Websites often host both encrypted and unencrypted pages – how can you see if they’re set up correctly? If you try filtering on tcp.dstport == 80 or tcp.dstport == 443, you’ll see all the behind-the-scenes exchanges between the web server and your browser for both your encrypted and unencrypted web pages. If you see your credit card number or username float by in the clear, then you have evidence of a problem.
What if the service you are inspecting uses a non-standard port? Again, Wireshark can show you what you need to know, including the destination ports.

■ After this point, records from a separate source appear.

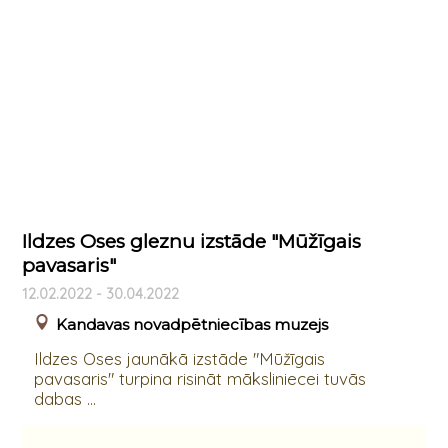
Ildzes Oses gleznu izstāde "Mūžīgais
pavasaris"
12.02.2022 - 30.04.2022
Kandavas novadpētniecības muzejs
Ildzes Oses jaunākā izstāde "Mūžīgais
pavasaris" turpina risināt māksliniecei tuvās
dabas ...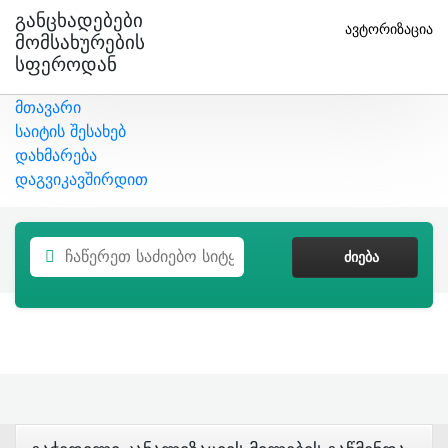
Განცხადებები
ავტორიზაცია
Მომსახურების
Სფეროდან
მთავარი
საიტის შესახებ
დახმარება
დაგვიკავშირდით
ᲫᲘᲔᲑᲐ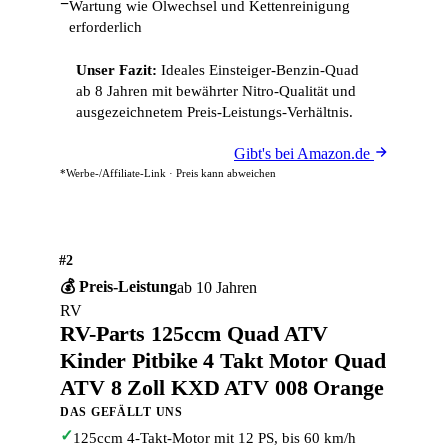
−
Wartung wie Ölwechsel und Kettenreinigung
erforderlich
Unser Fazit:
Ideales Einsteiger-Benzin-Quad
ab 8 Jahren mit bewährter Nitro-Qualität und
ausgezeichnetem Preis-Leistungs-Verhältnis.
Gibt's bei Amazon.de
*Werbe-/Affiliate-Link · Preis kann abweichen
#2
💰 Preis-Leistung
ab 10 Jahren
RV
RV-Parts 125ccm Quad ATV
Kinder Pitbike 4 Takt Motor Quad
ATV 8 Zoll KXD ATV 008 Orange
DAS GEFÄLLT UNS
✓
125ccm 4-Takt-Motor mit 12 PS, bis 60 km/h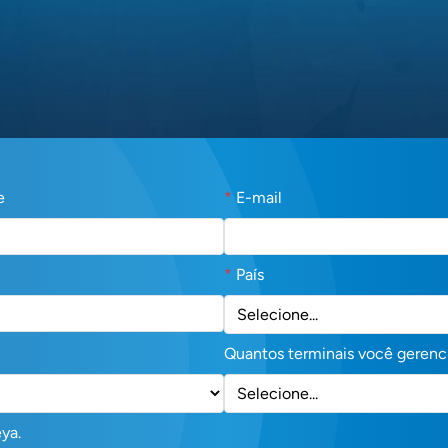
e
*
E-mail
*
País
Quantos terminais você gerenc
ya.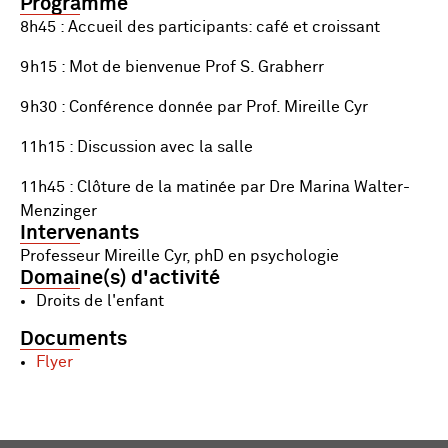
Programme
8h45 : Accueil des participants: café et croissant
9h15 : Mot de bienvenue Prof S. Grabherr
9h30 : Conférence donnée par Prof. Mireille Cyr
11h15 : Discussion avec la salle
11h45 : Clôture de la matinée par Dre Marina Walter-
Menzinger
Intervenants
Professeur Mireille Cyr, phD en psychologie
Domaine(s) d'activité
Droits de l'enfant
Documents
Flyer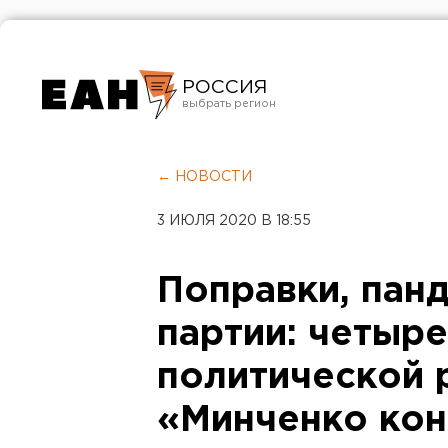
РОССИЯ
Екатеринбург
Челябинск
← НОВОСТИ
Курган
3 ИЮЛЯ 2020 В 18:55
Оренбург
Поправки, панд
партии: четыре
политической 
«Минченко кон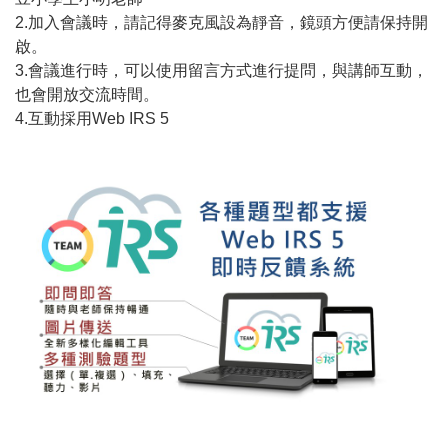
2.加入會議時，請記得麥克風設為靜音，鏡頭方便請保持開
啟。
3.會議進行時，可以使用留言方式進行提問，與講師互動，
也會開放交流時間。
4.互動採用Web IRS 5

Monitoring LAN Traffic For Infected Hosts

When you are tasked with monitoring LAN traffic for signs of malware, you need a way to capture all LAN traffic from a single point, which usually is a monitoring port on a network switch. (Please don’t use Ethernet hubs; this is 2012, the new millennium, and hubs are big fat bottlenecks. Managed Gigabit Ethernet switches with monitoring ports are inexpensive, so there is no excuse to not use them.)
You’ll die of old age before you ever parse a raw capture because of the sheer quantity of data, so here are some example filters you can easily modify to suit your own network. This example monitors all outgoing (source) traffic from a single network segment:
ip.src == 192.168.2.0/24
ip.addr == 192.168.2.0/24 captures both incoming and outgoing traffic.
If any hosts on your network are infected and spewing spam, chances are you won’t see anything in your log files or client sent-mail folders, because a compromised host will likely be infected with a special SMTP client that talks directly to the spammer’s mail server. To discover infected machines, you need to look for suspicious SMTP traffic. This filter captures outgoing traffic from your LAN segment and everything going to destination port 25:
ip.src == 192.168.2.0/24 and tcp.dstport == 25
You can trim the results by excluding your own mail server. Note the special syntax for excluding an IP address:
ip.src == 192.168.2.0/24 and tcp.dstport == 25 and !(ip.dst == 12.34.56.78)
If you see SMTP traffic heading for a strange mail server, you should be able to easily track down which computer it’s coming from because Wireshark shows you the source IP address.
You can also configure Wireshark to show hostnames. Go to Capture -> Options and check “Enable network name resolution.” This can give you a fast answer to the question, “Who is gumming up my network with all of this chatter, anyway?”

Me/NotMe

Clutter is always a problem with packet sniffing, so consider creating two filters to always use: one that excludes the machine Wireshark is running on, and one that captures only the Wireshark machine’s traffic. Use the first one when you’re sniffing other hosts on your network, and the second for troubleshooting your Wireshark machine. This example excludes all local traffic by filtering on the MAC address of the network adapter:
not ether host aa:bb:cc:22:33:44
Simply delete “not” to capture only local traffic.
Wireshark documentation is pretty good, but for deep study track down two excellent books: “TCP/IP Network Administration (3rd Edition)” by Craig Hunt is a great reference for Linux and Unix network administrators, and “Computer Networking: Internet Protocols in Action” by Jeanna Matthews is a wonderful packet analysis howto. It provides realistic hands-on exercises by including packet traces for all manner of network devices, such as routers, switches, and servers.